Wesley Chu won the Campbell Award at the second attempt for one of his Tao novels; in 2014 he was a finalist for his debut novel The Lives of Tao and in 2015 he won for the follow-up The Deaths of Tao.
This sequel is set five years after the close of the first novel, by which time the millennia-old alien Tao has honed his human host Roen Tan into an expert spy. Roen's wife Jill is also a host for one of the Prophus Quasings in their centuries-old civil war with the more numerous Genjix Quasings. As the novel opens Roen and Jill are separated with Roen operating outside Prophus control and Jill working for the Prophus cause in Washington DC. Roen has been going around the world on spying missions at Tao's urging and his parts of the novel move to Asia and particularly Taiwan (the author's birthplace). Meanwhile a separate stream is based around Jill's political activities in Washington DC.
I was critical of the ending of the first novel for its sudden shift from training the bungling Roen as a spy to him being the action hero, but this sequel shows how that was setting up his continuing story as a very accomplished spy. There is also a difference in pace in The Deaths of Tao between the early chapters and the later ones, although the switch to action happens much sooner in this novel. In the early chapters Chu tries to too hard to capitalise on good reviews for the first book about his humorous style as the tone is almost as flippant as his Twitter feed. He also overplays the Quasing influence on human history with their hosts including not only the political and military leaders mentioned in the first novel, but also Charles Darwin, Galileo, and Gene Roddenberry. That Star Trek reference is just one of far too many pop culture references that pepper the early chapters of The Deaths of Tao.
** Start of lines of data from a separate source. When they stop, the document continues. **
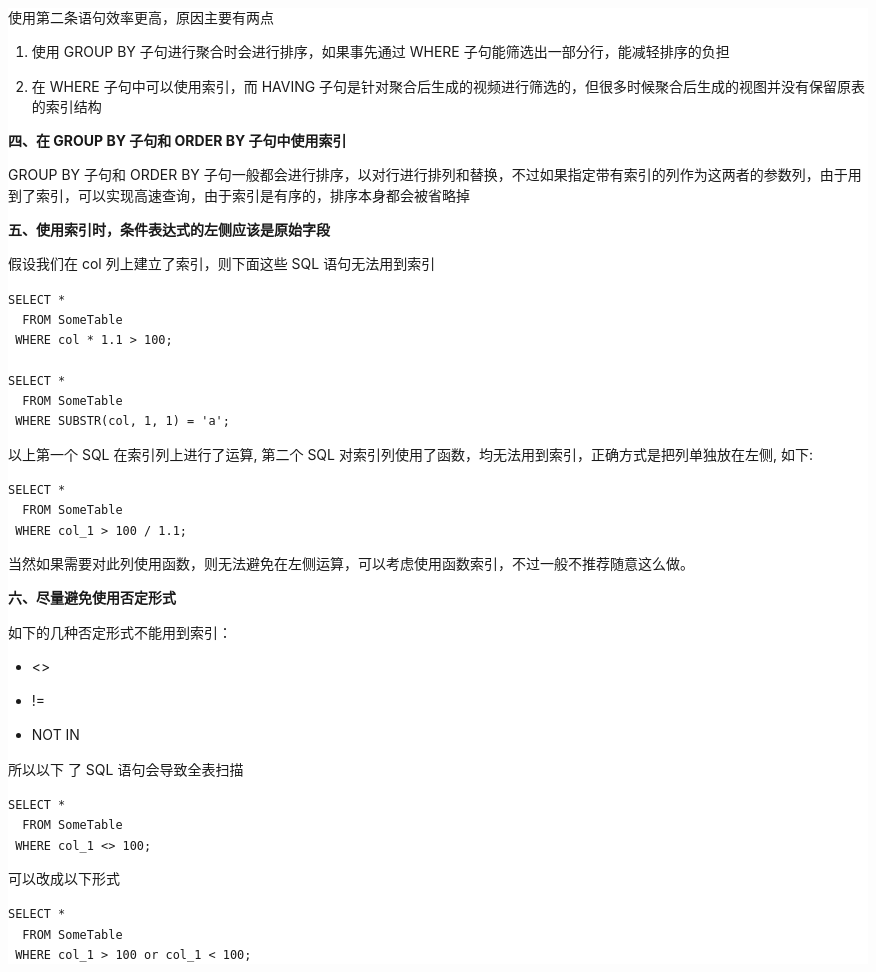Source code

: 使用第二条语句效率更高，原因主要有两点

1.  使用 GROUP BY 子句进行聚合时会进行排序，如果事先通过 WHERE 子句能筛选出一部分行，能减轻排序的负担
    
2.  在 WHERE 子句中可以使用索引，而 HAVING 子句是针对聚合后生成的视频进行筛选的，但很多时候聚合后生成的视图并没有保留原表的索引结构
    

**四、在 GROUP BY 子句和 ORDER BY 子句中使用索引**

GROUP BY 子句和 ORDER BY 子句一般都会进行排序，以对行进行排列和替换，不过如果指定带有索引的列作为这两者的参数列，由于用到了索引，可以实现高速查询，由于索引是有序的，排序本身都会被省略掉

**五、使用索引时，条件表达式的左侧应该是原始字段**

假设我们在 col 列上建立了索引，则下面这些 SQL 语句无法用到索引

```
SELECT *
  FROM SomeTable
 WHERE col * 1.1 > 100;

SELECT *
  FROM SomeTable
 WHERE SUBSTR(col, 1, 1) = 'a';
```

以上第一个 SQL 在索引列上进行了运算, 第二个 SQL 对索引列使用了函数，均无法用到索引，正确方式是把列单独放在左侧, 如下:

```
SELECT *
  FROM SomeTable
 WHERE col_1 > 100 / 1.1;
```

当然如果需要对此列使用函数，则无法避免在左侧运算，可以考虑使用函数索引，不过一般不推荐随意这么做。

**六、尽量避免使用否定形式**

如下的几种否定形式不能用到索引：

*   <>
    
*   !=
    
*   NOT IN
    

所以以下 了 SQL 语句会导致全表扫描

```
SELECT *
  FROM SomeTable
 WHERE col_1 <> 100;
```

可以改成以下形式

```
SELECT *
  FROM SomeTable
 WHERE col_1 > 100 or col_1 < 100;
```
It is only when the action in Asia begins that the novel settles down and becomes a very good read. Unfortunately, many readers will have already given up by that point, so the early flippant chapters are a distraction. The action part of the novel starts about a third of the way in and is a good action-based narrative with the humour thankfully toned down. Meanwhile Jill's story in Washington DC focuses on the political manoeuvring of the two Quasing factions, so the novel is not purely action based. The genre is hard to pin down other that of a spy thriller where some of the spies are superheroes due to being hosts for aliens (not a very large genre). It is a good premise and is well carried out after the initial flippant chapters. It is a good read and deserving of its Campbell Award.